From 1965–70, Hersey was Master of Pierson College, one of twelve residential colleges at Yale University, where his outspoken activism and early opposition to the Vietnam War made him controversial with alumni, but admired by students. Following the trial of the Black Panthers in New Haven, Hersey wrote Letter to the Alumni (1970), in which the former Yale College master sympathetically addressed the civil rights and anti-war movements – and attempted to explain them to sometimes-aggravated alumni.
The courtly Hersey also pursued an unusual sideline: he operated the college's small letterpress printing operation, which he sometimes used to turn out broadsides – in 1969 printing an elaborate broadside of an Edmund Burke quote for Yale history professor and fellow residential college master Elting E. Morison.
For 18 years Hersey also taught two writing courses, in fiction and non-fiction, to undergraduates. As Master of Pierson College, he subsequently hosted his old boss Henry Luce – with whom Hersey had reconnected after their falling-out years prior – when Luce spoke to the college's undergraduates.
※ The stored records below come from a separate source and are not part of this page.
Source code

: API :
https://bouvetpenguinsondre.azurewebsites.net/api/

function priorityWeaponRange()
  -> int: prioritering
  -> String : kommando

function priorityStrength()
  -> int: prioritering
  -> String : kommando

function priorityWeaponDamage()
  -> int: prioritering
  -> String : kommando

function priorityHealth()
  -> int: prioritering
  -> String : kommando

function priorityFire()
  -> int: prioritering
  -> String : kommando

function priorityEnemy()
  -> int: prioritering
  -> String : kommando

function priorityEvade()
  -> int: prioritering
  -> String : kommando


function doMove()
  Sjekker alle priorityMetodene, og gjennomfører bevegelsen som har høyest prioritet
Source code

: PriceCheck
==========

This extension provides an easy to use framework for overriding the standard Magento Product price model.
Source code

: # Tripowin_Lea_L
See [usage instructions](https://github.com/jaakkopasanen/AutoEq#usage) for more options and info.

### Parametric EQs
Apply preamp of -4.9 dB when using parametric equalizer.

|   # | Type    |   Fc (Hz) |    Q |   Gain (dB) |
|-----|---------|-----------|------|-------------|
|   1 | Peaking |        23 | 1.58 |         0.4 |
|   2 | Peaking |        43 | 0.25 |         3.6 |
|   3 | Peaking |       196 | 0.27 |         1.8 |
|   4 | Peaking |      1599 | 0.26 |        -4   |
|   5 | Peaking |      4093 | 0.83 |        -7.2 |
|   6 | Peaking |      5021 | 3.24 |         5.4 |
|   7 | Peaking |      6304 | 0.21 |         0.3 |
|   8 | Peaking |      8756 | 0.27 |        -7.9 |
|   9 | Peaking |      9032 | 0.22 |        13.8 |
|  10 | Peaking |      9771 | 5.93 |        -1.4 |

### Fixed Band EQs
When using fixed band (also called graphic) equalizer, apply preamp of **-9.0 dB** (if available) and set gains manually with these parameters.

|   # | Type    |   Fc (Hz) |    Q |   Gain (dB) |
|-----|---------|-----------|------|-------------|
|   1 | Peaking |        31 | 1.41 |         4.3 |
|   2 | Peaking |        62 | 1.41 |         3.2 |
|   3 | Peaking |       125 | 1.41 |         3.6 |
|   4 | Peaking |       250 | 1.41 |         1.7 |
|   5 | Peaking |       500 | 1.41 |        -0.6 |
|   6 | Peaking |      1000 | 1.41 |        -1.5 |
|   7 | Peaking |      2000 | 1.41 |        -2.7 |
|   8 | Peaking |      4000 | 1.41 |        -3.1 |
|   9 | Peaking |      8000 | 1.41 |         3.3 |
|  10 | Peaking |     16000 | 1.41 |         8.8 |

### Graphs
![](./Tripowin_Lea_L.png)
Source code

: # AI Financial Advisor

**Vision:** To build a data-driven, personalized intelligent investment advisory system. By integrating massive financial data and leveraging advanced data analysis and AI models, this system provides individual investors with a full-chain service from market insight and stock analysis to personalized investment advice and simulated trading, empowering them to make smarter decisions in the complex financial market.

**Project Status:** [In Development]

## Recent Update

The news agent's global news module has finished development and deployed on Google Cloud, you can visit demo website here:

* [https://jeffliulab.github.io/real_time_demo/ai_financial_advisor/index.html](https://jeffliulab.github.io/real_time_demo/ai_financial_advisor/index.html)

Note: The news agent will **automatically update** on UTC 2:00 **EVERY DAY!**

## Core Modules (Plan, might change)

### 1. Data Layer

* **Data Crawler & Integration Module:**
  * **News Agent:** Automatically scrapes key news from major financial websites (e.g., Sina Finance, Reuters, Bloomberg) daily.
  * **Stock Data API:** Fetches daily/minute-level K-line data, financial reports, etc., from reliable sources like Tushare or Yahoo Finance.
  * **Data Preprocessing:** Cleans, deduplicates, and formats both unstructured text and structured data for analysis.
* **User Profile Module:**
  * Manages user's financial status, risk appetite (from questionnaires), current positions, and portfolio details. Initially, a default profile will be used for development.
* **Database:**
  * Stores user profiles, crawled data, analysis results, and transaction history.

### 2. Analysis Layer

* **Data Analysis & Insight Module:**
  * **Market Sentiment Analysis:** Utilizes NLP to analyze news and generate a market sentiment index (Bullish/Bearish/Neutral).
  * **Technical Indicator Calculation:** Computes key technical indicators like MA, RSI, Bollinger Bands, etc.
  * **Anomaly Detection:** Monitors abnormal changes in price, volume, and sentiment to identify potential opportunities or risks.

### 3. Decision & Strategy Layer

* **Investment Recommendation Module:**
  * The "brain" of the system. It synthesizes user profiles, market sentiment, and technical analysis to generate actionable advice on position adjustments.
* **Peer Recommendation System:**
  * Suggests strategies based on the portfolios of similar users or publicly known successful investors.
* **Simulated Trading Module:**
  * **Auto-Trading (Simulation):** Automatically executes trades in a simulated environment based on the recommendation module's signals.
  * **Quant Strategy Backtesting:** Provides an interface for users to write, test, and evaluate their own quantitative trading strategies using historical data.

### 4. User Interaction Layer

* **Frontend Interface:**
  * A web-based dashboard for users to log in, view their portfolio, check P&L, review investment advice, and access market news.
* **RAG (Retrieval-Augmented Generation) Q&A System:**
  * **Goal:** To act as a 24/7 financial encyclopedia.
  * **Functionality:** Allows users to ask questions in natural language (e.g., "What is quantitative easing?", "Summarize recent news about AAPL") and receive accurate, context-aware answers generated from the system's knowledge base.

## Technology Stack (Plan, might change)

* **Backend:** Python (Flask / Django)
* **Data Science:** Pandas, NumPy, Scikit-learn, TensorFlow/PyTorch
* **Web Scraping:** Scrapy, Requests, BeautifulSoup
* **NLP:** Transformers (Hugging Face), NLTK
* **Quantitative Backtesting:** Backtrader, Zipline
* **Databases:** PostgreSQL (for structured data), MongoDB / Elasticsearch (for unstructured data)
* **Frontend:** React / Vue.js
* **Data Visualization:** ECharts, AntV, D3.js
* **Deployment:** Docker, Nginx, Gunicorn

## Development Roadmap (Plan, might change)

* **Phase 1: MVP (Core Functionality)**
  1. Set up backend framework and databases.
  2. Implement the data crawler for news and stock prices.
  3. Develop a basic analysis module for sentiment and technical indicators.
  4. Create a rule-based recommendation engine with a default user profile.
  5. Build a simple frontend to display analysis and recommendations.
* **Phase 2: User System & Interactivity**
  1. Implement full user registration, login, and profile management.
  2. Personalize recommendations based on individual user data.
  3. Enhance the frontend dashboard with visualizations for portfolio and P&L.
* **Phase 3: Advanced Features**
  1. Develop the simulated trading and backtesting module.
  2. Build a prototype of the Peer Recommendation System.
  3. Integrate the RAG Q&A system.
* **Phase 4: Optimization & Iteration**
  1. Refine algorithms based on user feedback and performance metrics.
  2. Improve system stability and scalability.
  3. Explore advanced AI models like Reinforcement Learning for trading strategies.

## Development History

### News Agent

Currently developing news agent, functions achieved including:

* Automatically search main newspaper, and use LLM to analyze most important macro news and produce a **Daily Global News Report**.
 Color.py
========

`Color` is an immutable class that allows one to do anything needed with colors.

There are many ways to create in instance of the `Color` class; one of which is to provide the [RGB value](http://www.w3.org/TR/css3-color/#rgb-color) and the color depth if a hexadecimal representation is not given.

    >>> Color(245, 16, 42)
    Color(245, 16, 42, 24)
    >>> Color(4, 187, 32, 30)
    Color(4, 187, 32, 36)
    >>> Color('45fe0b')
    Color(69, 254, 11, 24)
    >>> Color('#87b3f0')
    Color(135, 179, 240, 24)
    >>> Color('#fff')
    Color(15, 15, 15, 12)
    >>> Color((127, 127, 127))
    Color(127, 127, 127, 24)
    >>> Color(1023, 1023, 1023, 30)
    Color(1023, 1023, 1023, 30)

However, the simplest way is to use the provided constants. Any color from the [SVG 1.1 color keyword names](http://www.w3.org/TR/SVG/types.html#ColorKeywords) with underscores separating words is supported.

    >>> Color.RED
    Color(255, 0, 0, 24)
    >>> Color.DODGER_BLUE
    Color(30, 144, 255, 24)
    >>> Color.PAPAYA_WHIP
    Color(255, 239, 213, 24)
Following Luce's somnolent speech, the former publisher privately revealed to Hersey for the first time that he and his wife Clare Boothe Luce had experimented with LSD under supervision of a physician.
In 1969 Hersey donated the services of his bulldog 'Oliver' as mascot for the Yale football team. Making his debut in the fall of 1969, Handsome Dan XI (the Yale bulldog's traditional moniker) had Hersey concerned about the dog's interest level. A big football fan himself, Hersey had wondered aloud "whether Oliver would stay awake for two hours." With a new mascot at the helm, the sometimes hapless Yale team finished the season with a 7–2 record.
In 1985 John Hersey returned to Hiroshima, where he reported and wrote Hiroshima: The Aftermath, a follow-up to his original story. The New Yorker published Hersey's update in its July 15, 1985, issue, and the article was subsequently appended to a newly-revised edition of the book. "What has kept the world safe from the bomb since 1945 has not been deterrence, in the sense of fear of specific weapons, so much as it's been memory", wrote Hersey. "The memory of what happened at Hiroshima."
John Hersey has been called a "compulsive plagiarist." For instance, he used complete paragraphs from the James Agee biography by Laurence Bergreen in his own New Yorker essay about Agee. Half of his book, Men on Bataan came from work filed for Time by Melville Jacoby and his wife.